The events of Destiny 2: Renegades follow.

==Development==
After finishing development of The Final Shape campaign, Bungie opted by September 2024 to move away from annual expansions to two shorter expansions per year. Game director Tyson Green said that "Expansions have started to feel too formulaic and are over too quickly with little replay value", and that "Seasons and Episodes keep getting bigger but can still feel like you are just going through the motions". Instead, Bungie wanted to be able to offer more exploration experiences and try different approaches to gameplay, such as non-linear campaigns, and opted to make future expansions shorter to allow them to try these experiments. At that time, the first planned expansion after The Final Shape was given the codename "Apollo".

Several of the design elements of Kepler, and the new Matterspark powers, were directly inspired by the Metroid Prime series, according to Green.

As much of the development work occurred during the 2024–2025 SAG-AFTRA video game strike, several established characters in the English version were voiced by new actors in their roles; notably, Ikora who was normally voiced by Mara Junot, had her lines recorded by Debra Wilson, the voice actor for Savathûn in the game. Other characters, though speaking, lacked voiceovers and instead shown as subtitles in game. As the strike completed days prior to The Edge of Fates release, Bungie planned to have the original actors redo these lines and update the game to include these.

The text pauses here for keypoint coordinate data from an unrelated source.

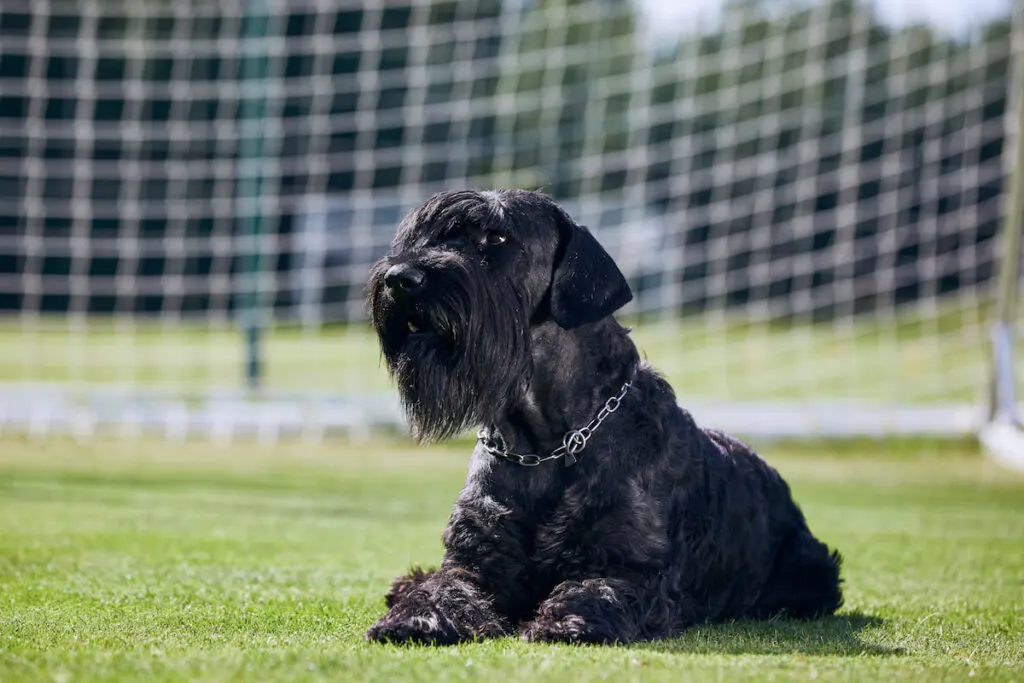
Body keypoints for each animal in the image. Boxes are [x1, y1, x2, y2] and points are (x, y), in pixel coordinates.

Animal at [364, 188, 843, 647]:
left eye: (496, 238)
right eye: (426, 236)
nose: (400, 279)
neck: (543, 443)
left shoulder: (628, 566)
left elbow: (595, 589)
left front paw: (567, 621)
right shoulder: (476, 560)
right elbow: (446, 585)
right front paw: (416, 614)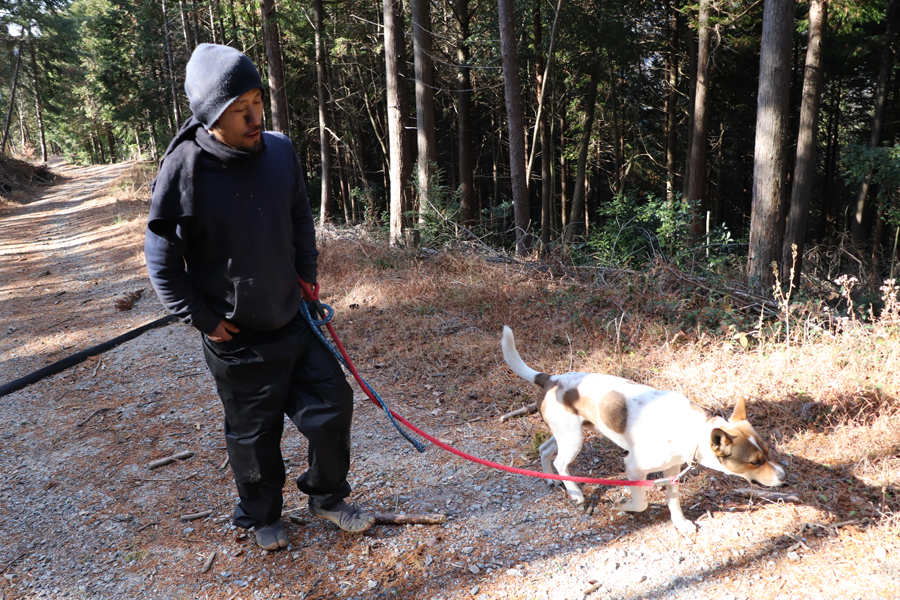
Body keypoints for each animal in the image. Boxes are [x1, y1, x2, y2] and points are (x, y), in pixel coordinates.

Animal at [502, 328, 784, 536]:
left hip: (569, 432)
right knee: (561, 462)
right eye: (754, 462)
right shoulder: (634, 468)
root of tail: (551, 379)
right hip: (573, 440)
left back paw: (551, 479)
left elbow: (673, 501)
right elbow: (642, 502)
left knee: (544, 449)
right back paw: (575, 493)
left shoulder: (672, 470)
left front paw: (680, 524)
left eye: (768, 451)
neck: (694, 429)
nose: (783, 476)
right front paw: (624, 506)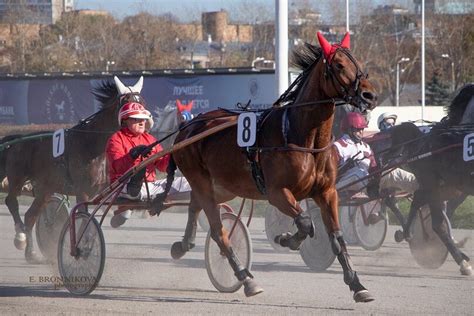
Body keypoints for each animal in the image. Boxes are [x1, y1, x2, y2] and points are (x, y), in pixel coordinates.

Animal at [0, 75, 144, 262]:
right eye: (127, 103)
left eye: (141, 102)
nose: (143, 121)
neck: (92, 145)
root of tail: (14, 141)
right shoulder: (82, 190)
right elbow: (83, 219)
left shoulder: (102, 188)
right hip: (18, 177)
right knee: (11, 201)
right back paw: (20, 237)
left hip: (45, 188)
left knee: (30, 215)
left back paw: (31, 253)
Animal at [163, 31, 378, 302]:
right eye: (339, 65)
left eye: (357, 62)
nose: (370, 96)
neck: (301, 136)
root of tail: (187, 127)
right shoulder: (277, 193)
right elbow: (305, 222)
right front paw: (287, 239)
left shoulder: (327, 192)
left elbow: (337, 238)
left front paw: (357, 284)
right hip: (200, 179)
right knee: (218, 231)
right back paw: (245, 278)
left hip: (223, 186)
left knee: (194, 205)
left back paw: (183, 245)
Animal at [386, 82, 472, 276]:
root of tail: (420, 140)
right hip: (434, 185)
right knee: (437, 223)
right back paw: (461, 262)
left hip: (446, 187)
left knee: (418, 199)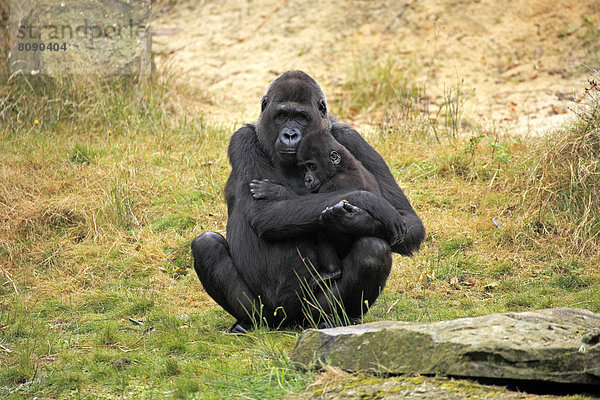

The Edge of Fate began Year 8 for the game, referred to as the "Year of Prophecy", and was originally intended to be the start of a new major multi-year narrative for the franchise, called the "Fate" saga. In addition to both Year 8 expansions, Bungie also confirmed Year 9's expansions as Shattered Cycle and The Alchemist. However, on May 21, 2026, Bungie revealed that the Monument of Triumph major update in June 2026 would be the final content update for Destiny 2. The decision to end Destiny 2 followed from parent company Sony taking a US$765 million impairment loss on Bungie from its previous fiscal year, on part due to poor performance of Marathon, with Bungie also refocusing their efforts to other games. Despite ending active development, Bungie confirmed that Destiny 2 would remain online and playable. In September 2026, however, Poria Torkan, Bungie's studio head, and Josh Deane, head of product at Bungie, said that they were planning to "return Destiny to its original promise" with major changes. This includes re-adding all previously removed content so that they can lay the foundation to create more Destiny stories and games. There was no time table given, as the executives noted that it would take time to rebuild all of the removed content.

==Release==
The Edge of Fate was released on July 15, 2025, for PlayStation 4, PlayStation 5, Windows, Xbox One, and Xbox Series X/S. It is available as paid downloadable content (DLC). In addition to the standard version, the expansion was also included in the "Year of Prophecy" pack, as well as the "Year of Prophecy – Ultimate Edition" pack. Pre-orders for any edition included immediate access to an exotic ghost shell and a legendary emblem (as early as the Rite of the Nine event in May 2025 during Episode: Heresy, or Season 26). The "Year of Prophecy" pack included both Year 8 expansions, The Edge of Fate and Renegades, as well as the reward passes for both expansions and both major updates; pre-orders for this version also included an exotic ship and another legendary emblem for the latter which was added to players' inventories with the Ash & Iron major update in September 2025. The "Year of Prophecy – Ultimate Edition" additionally included an exotic emote, an exotic sparrow, the Dark Side Legends Bundle, which featured Star Wars-based armor ornaments for the three character classes (General Grievous for Hunters, Darth Vader for Titans, and Kylo Ren for Warlocks), as well as the No Land Beyond exotic sniper rifle (including its exotic catalyst which became available with the launch of The Edge of Fate). There was also a physical collector's edition which included a 1/8 scale statue of the three character classes, as well as The Edge of Fate soundtrack, among other items; however, this did not include the expansion.